Now to pull back a bit - Lanefan and Maxperson clearly think I run a game that is degenerate in some sense. That's fine - it's their prerogative to dislimke someone else's creative endeavour. My response is to respond to their posts and further explain whatever techniques I thinik they are misunderstanding or misdescribing.

It's clear that those two posters, and probably some others, think that a game in which a player is free to declare "I search for a secret door" is not a railroad, even if the GM has already decided there is no secret door to be found, because the player got to choose what action to declare. My view is that it is a railroad, because the outcome of the choice has already been determined by the GM, and - assuming (as I am) that there is something actually at stake in the situation (such as avoiding capture by pursuers) - the range of options available to the players in responding to the situatoin has been narrowed by an unrvealed element of the GM's framing.

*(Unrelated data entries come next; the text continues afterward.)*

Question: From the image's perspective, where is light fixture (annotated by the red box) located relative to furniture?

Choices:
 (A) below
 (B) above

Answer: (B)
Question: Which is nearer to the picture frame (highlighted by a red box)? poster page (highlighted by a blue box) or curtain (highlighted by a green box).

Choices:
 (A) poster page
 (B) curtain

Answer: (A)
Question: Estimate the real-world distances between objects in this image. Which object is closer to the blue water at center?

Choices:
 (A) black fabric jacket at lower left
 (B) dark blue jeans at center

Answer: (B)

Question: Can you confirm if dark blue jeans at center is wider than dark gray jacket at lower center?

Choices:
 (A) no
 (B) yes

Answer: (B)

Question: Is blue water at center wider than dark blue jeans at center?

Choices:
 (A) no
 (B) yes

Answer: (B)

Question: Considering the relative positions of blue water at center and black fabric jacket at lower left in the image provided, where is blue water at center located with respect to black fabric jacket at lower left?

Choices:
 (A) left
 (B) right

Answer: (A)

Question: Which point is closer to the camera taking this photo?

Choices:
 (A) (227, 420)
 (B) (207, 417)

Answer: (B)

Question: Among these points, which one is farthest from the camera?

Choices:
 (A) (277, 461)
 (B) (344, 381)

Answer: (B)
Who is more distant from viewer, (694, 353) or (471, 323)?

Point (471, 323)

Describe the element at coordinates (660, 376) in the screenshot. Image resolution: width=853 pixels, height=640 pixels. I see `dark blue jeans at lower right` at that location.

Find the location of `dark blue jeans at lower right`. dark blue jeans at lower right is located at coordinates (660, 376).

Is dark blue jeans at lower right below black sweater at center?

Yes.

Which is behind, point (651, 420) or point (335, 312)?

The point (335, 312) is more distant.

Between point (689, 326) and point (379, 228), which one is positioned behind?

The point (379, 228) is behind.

(If the game was a puzzle-solving game, where the whole idea is to guess the GM's unrevealed secrets, then things would be different. Railroading doesn't really have application in that context, I don't think. As best I can tell, this puzzle-solving element is a bigger thing in [MENTION=29398]Lanefan[/MENTION]'s game than [MENTION=23751]Maxperson[/MENTION]s's.)

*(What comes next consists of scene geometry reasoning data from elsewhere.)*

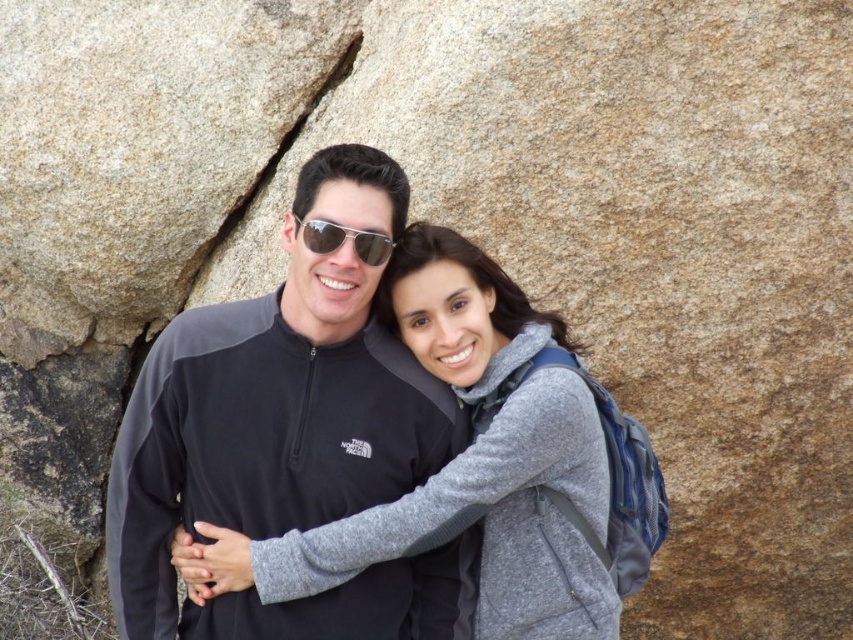
Does point (235, 394) come farther from viewer compared to point (360, 232)?

Yes, point (235, 394) is farther from viewer.

Who is more forward, (x=302, y=403) or (x=325, y=225)?

Point (x=325, y=225) is in front.

Is point (196, 625) behind point (335, 228)?

Yes, it is behind point (335, 228).

At what (x,y) coordinates should I click in order to perform the action: click on matte black jacket at center. Please return your answer as a coordinate pair (x, y). The width and height of the screenshot is (853, 640). Looking at the image, I should click on (289, 436).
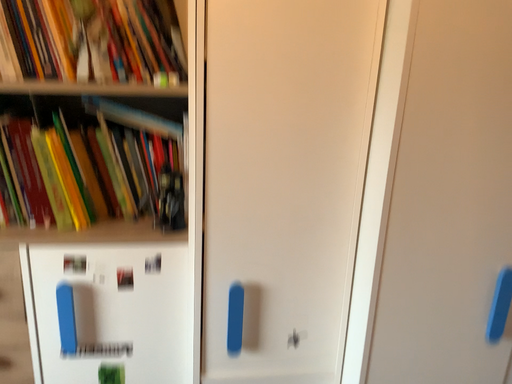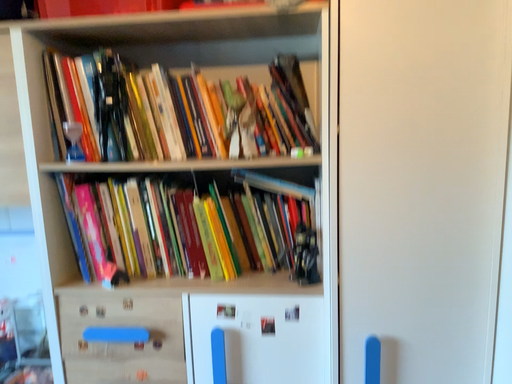
Question: Which way did the camera rotate in the video?

Choices:
 (A) rotated left
 (B) rotated right

Answer: (A)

This is not a disagreement over the definition of railroad. It's a disagreement over what should be the meaningful dimensions of player choice in RPGing. But "should" here is obviously not a universal moral judgement. We're discussing hobby gaming, not the fate of humanity. It's a type of aesthetic should. but also connected to the enjoyment of RPGing. I take that to be sufficient to show that it is relational in the way I described above.
 

Maxperson

Morkus from Orkus
Now to pull back a bit - Lanefan and Maxperson clearly think I run a game that is degenerate in some sense. That's fine - it's their prerogative to dislimke someone else's creative endeavour. My response is to respond to their posts and further explain whatever techniques I thinik they are misunderstanding or misdescribing.

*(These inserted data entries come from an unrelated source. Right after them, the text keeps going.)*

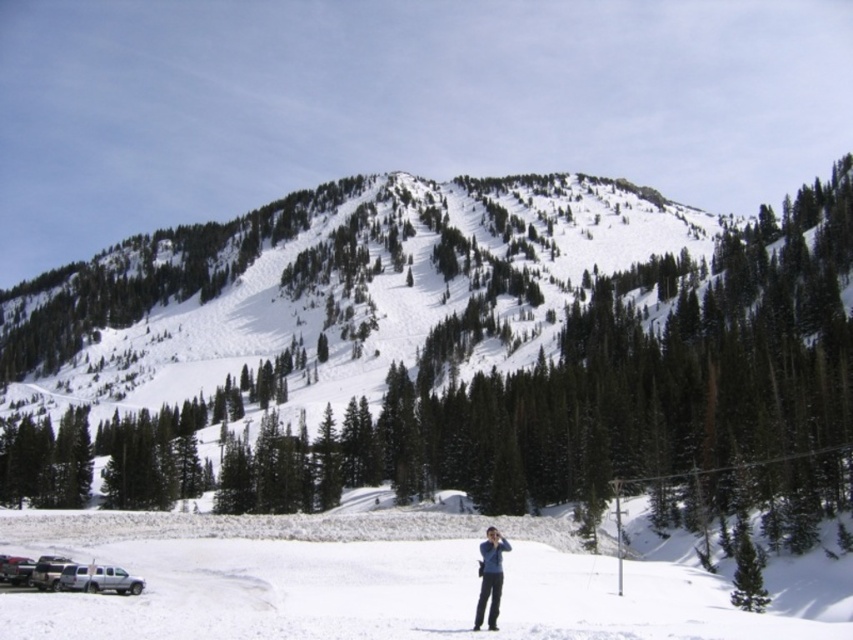
You are planning to ski down the white snow ski slope at lower center. You notice the blue fabric jacket at lower center is in your path. Is the jacket above or below the slope?

The white snow ski slope at lower center is below the blue fabric jacket at lower center, so the jacket is above the slope.

You are a drone operator trying to capture a photo of the white snow ski slope at lower center. The drone is currently at point 0.8, 0.4. Should you move the drone to the left or right to get a better shot?

The white snow ski slope at lower center is located at point (363, 580). The drone is at (340, 512). To center the shot, move the drone to the right since the slope is to the right of the current position.

You are standing at point (480,596) and want to walk towards the mountain. Will you pass through point (635,611)?

Point (635,611) is behind point (480,596), so if you walk towards the mountain from point (480,596), you will pass through point (635,611).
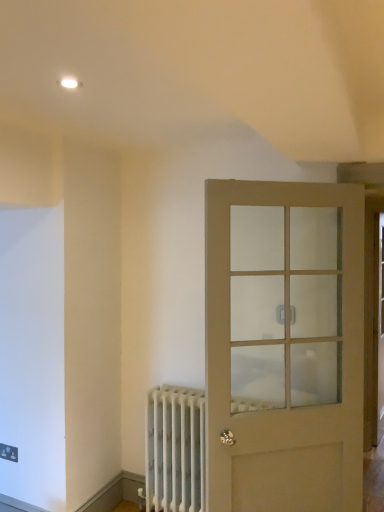
Question: In terms of size, does white metal radiator at lower left appear bigger or smaller than matte beige door at right?

Choices:
 (A) big
 (B) small

Answer: (B)

Question: From a real-world perspective, relative to matte beige door at right, is white metal radiator at lower left vertically above or below?

Choices:
 (A) below
 (B) above

Answer: (A)

Question: Based on their positions, is white metal radiator at lower left located to the left or right of matte beige door at right?

Choices:
 (A) left
 (B) right

Answer: (A)

Question: Would you say matte beige door at right is to the left or to the right of white metal radiator at lower left in the picture?

Choices:
 (A) right
 (B) left

Answer: (A)

Question: From the image's perspective, is matte beige door at right located above or below white metal radiator at lower left?

Choices:
 (A) below
 (B) above

Answer: (B)

Question: From a real-world perspective, is matte beige door at right above or below white metal radiator at lower left?

Choices:
 (A) above
 (B) below

Answer: (A)

Question: Is matte beige door at right in front of or behind white metal radiator at lower left in the image?

Choices:
 (A) behind
 (B) front

Answer: (B)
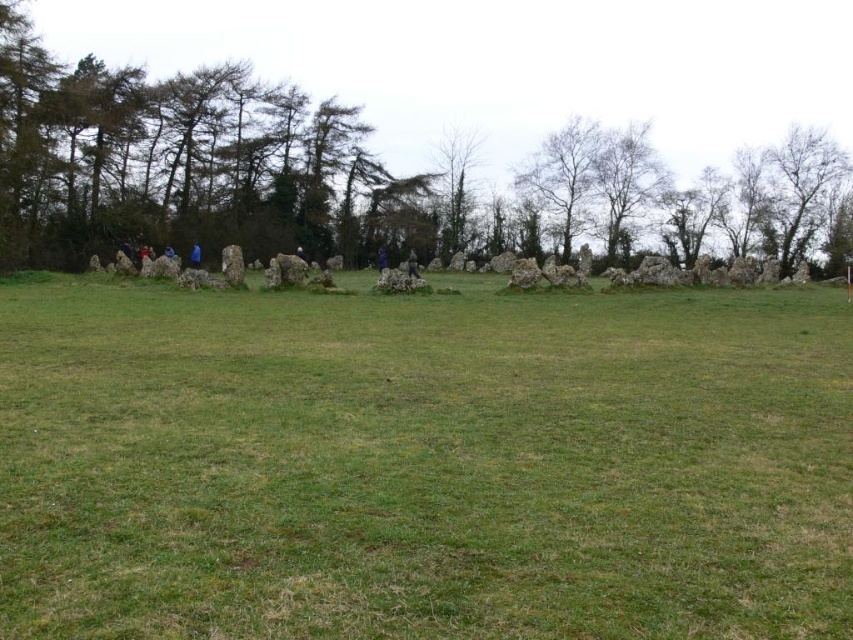
You are standing in the open grassy field and want to walk towards the bare wood tree at upper right. Which direction should you move relative to the green grassy field at center?

You should move to the right side of the green grassy field at center since the bare wood tree at upper right is positioned on the right side of it.

You are a landscape architect planning to install a new walking path between the green grassy field at center and the green leafy tree at upper center. The path must be exactly 60 meters long. Can the path be placed as planned?

The distance between the green grassy field at center and the green leafy tree at upper center is 63.70 meters. Since the path needs to be exactly 60 meters long, it cannot be placed as planned because the required length is shorter than the actual distance between them.

You are standing in the open grassy field looking at the ancient stone circle in the background. There are two points marked on the ground in front of you. One is at coordinate point (212, 301) and the other is at point (798, 141). Which point is closer to you?

Point (212, 301) is closer to the viewer than point (798, 141).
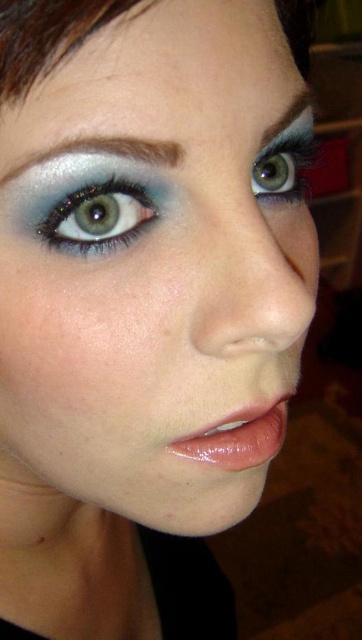
Question: Which object appears closest to the camera in this image?

Choices:
 (A) shimmering teal eye at center
 (B) smokey gray eyebrow at upper center
 (C) shiny blue eye at upper right

Answer: (A)

Question: Is glossy pink lipstick at lower center smaller than smokey gray eyebrow at upper center?

Choices:
 (A) no
 (B) yes

Answer: (B)

Question: Can you confirm if brown matte hair at upper left is smaller than glossy pink lipstick at lower center?

Choices:
 (A) no
 (B) yes

Answer: (A)

Question: Can you confirm if smokey gray eyebrow at upper left is thinner than shiny blue eye at upper right?

Choices:
 (A) no
 (B) yes

Answer: (A)

Question: Among these objects, which one is nearest to the camera?

Choices:
 (A) smokey gray eyebrow at upper left
 (B) glossy pink lipstick at lower center

Answer: (A)

Question: Which point is farther to the camera?

Choices:
 (A) shiny blue eye at upper right
 (B) brown matte hair at upper left
 (C) smokey gray eyebrow at upper center
 (D) shimmering teal eye at center

Answer: (A)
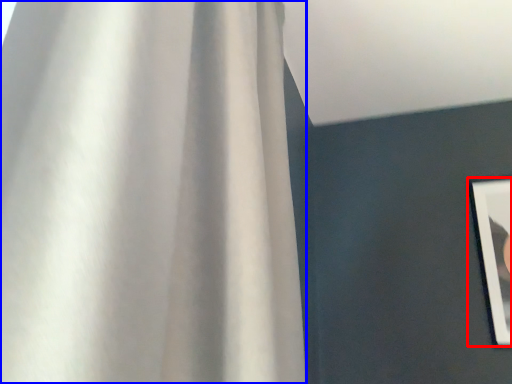
Question: Which object is closer to the camera taking this photo, picture frame (highlighted by a red box) or curtain (highlighted by a blue box)?

Choices:
 (A) picture frame
 (B) curtain

Answer: (B)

Speaking for myself, I don't think that at all. I just think that your game is different than mine. Where we clash is in your portrayals of my playstyle in degenerate terms. Railroady, choose your own adventure, declaring actions in order to get the DM to say stuff, etc. Not only are you way off base with these mischaracterizations, but they can also be applied to your game if I really try.

It's clear that those two posters, and probably some others, think that a game in which a player is free to declare "I search for a secret door" is not a railroad, even if the GM has already decided there is no secret door to be found, because the player got to choose what action to declare. My view is that it is a railroad, because the outcome of the choice has already been determined by the GM, and - assuming (as I am) that there is something actually at stake in the situation (such as avoiding capture by pursuers) - the range of options available to the players in responding to the situatoin has been narrowed by an unrvealed element of the GM's framing.

The outcome of a choice does not a railroad make. I have to be forcing you or your character to do something for it to be a railroad.